EXERCISE BRIEF:
Copy every line of the records below word for word, leaving the pictures out of your answer.

========

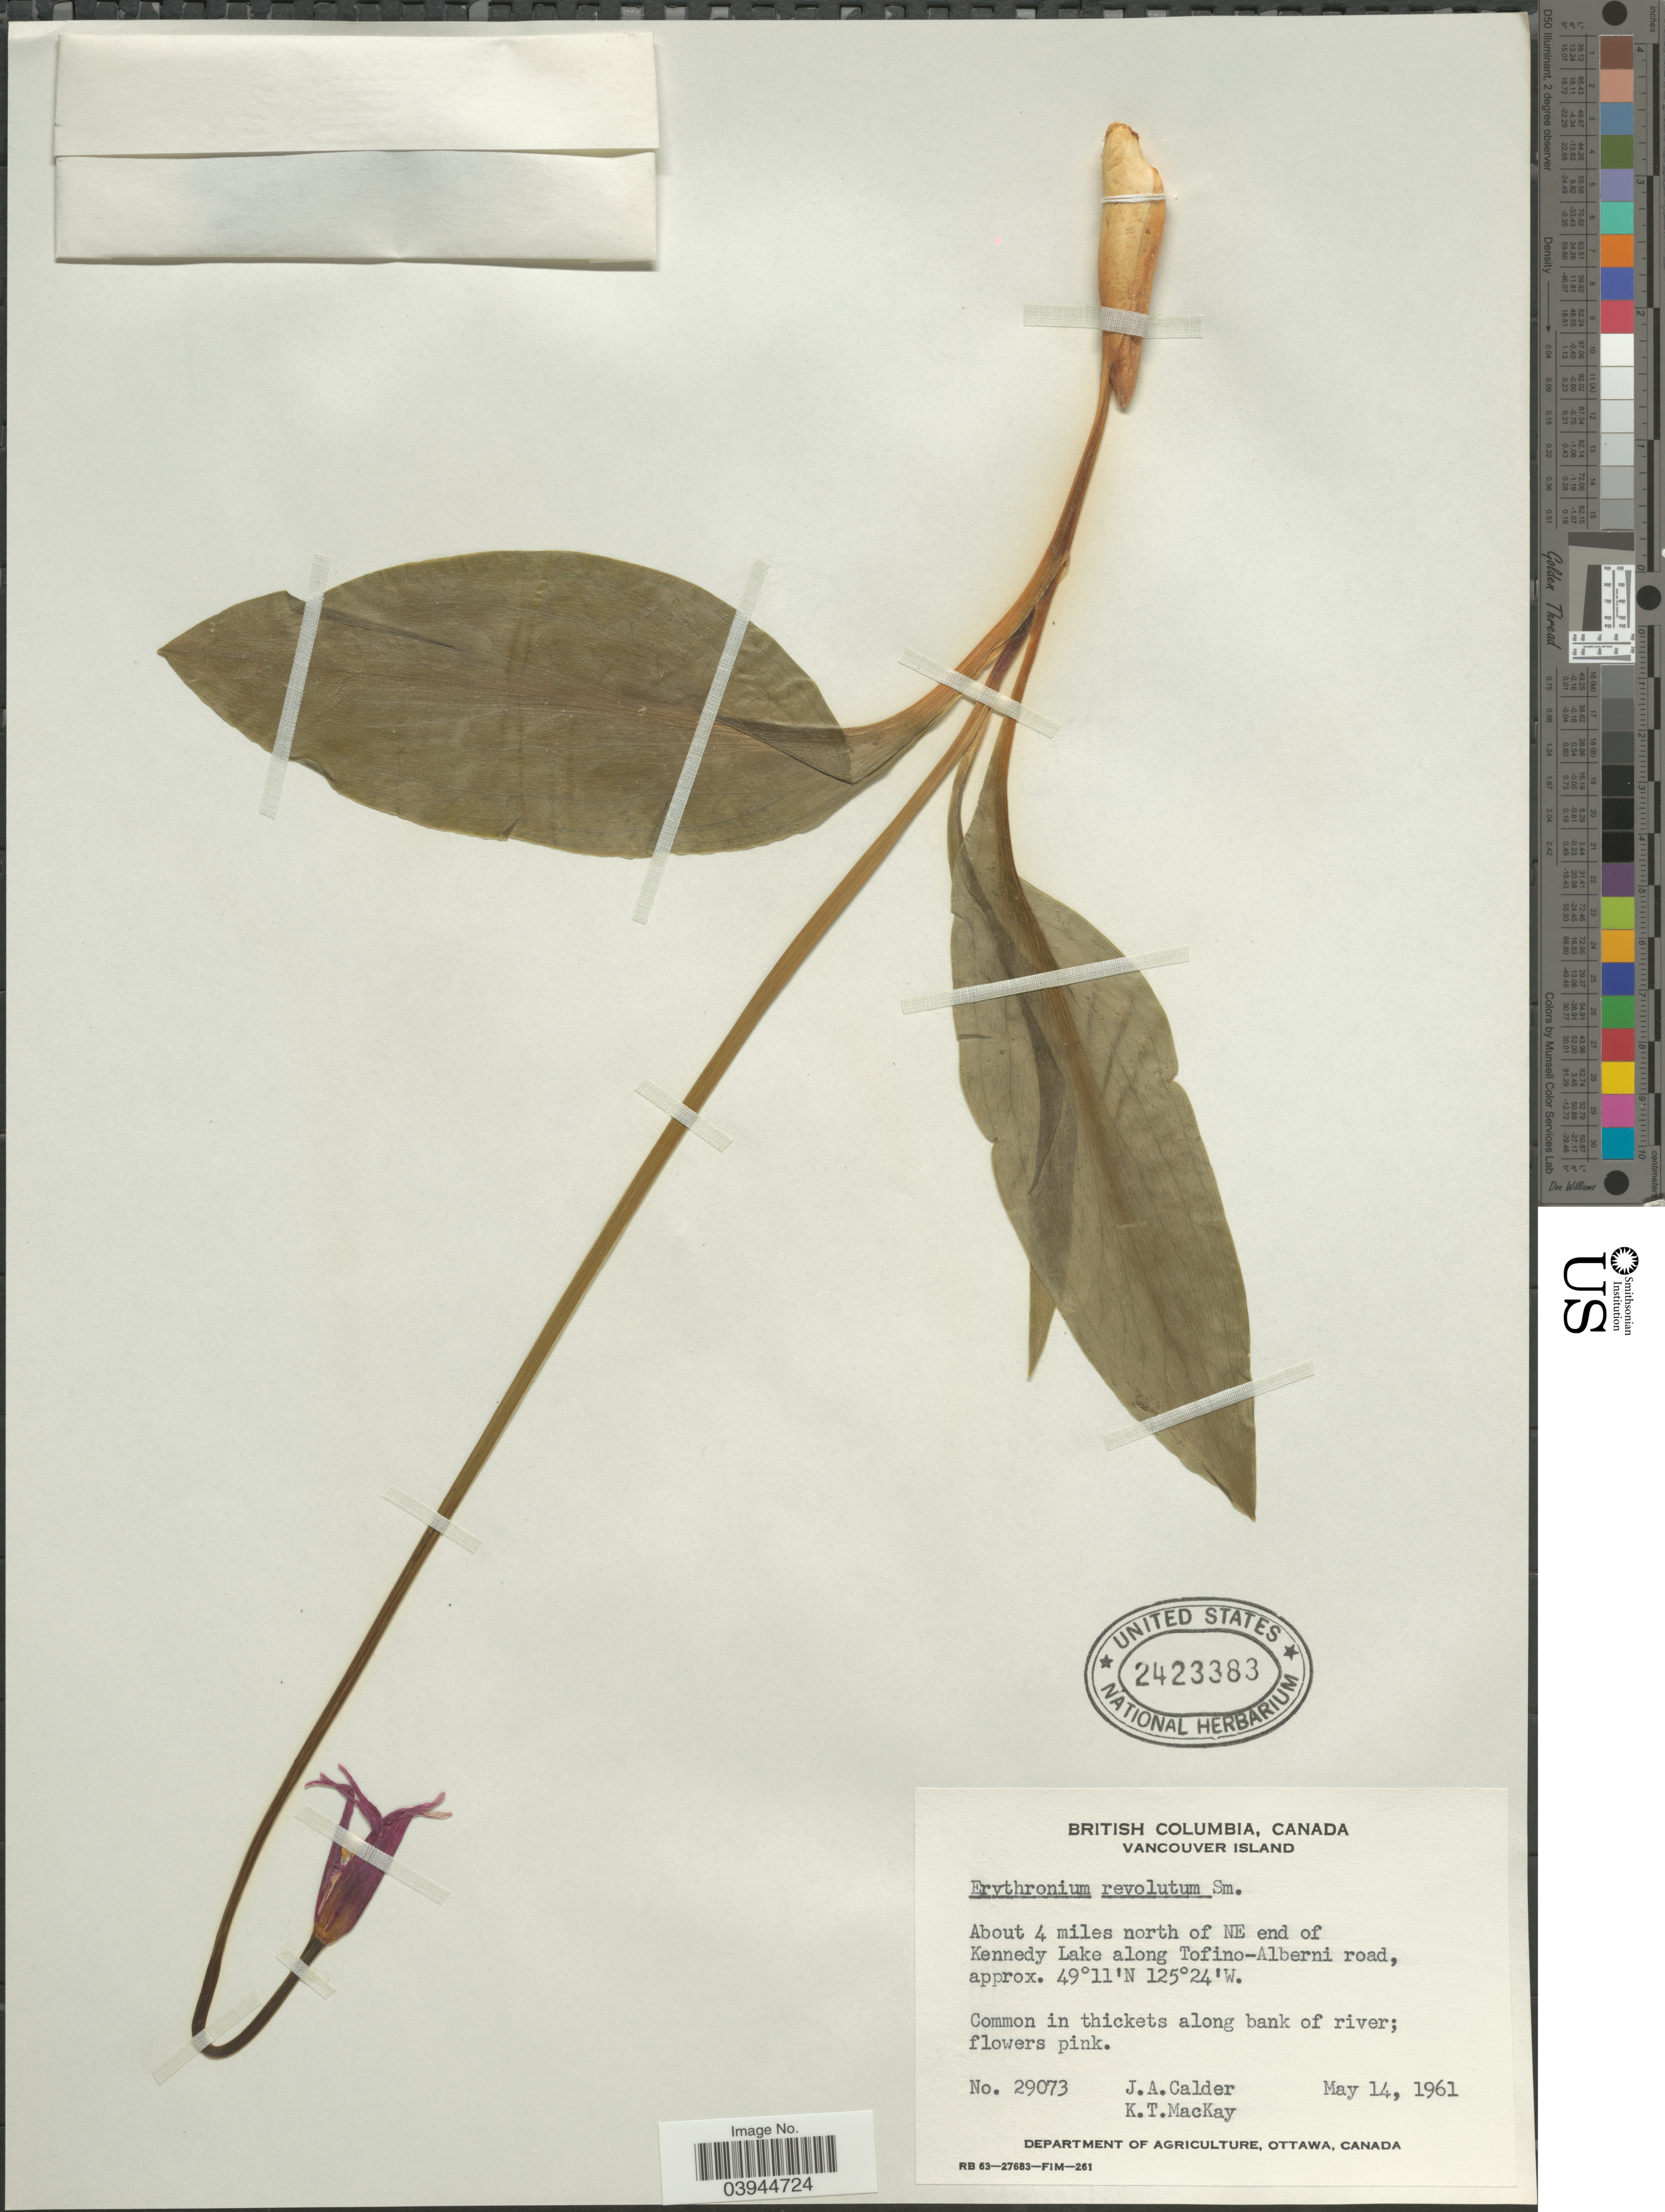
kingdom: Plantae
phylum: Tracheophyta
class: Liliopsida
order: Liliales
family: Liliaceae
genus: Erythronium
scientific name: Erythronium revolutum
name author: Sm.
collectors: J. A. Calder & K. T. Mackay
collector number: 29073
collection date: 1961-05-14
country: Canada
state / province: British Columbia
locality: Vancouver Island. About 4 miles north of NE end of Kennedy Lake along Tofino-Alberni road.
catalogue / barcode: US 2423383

========

FINISHED EXERCISE:
kingdom: Plantae
phylum: Tracheophyta
class: Liliopsida
order: Liliales
family: Liliaceae
genus: Erythronium
scientific name: Erythronium revolutum
name author: Sm.
collectors: J. A. Calder & K. T. Mackay
collector number: 29073
collection date: 1961-05-14
country: Canada
state / province: British Columbia
locality: Vancouver Island. About 4 miles north of NE end of Kennedy Lake along Tofino-Alberni road.
catalogue / barcode: US 2423383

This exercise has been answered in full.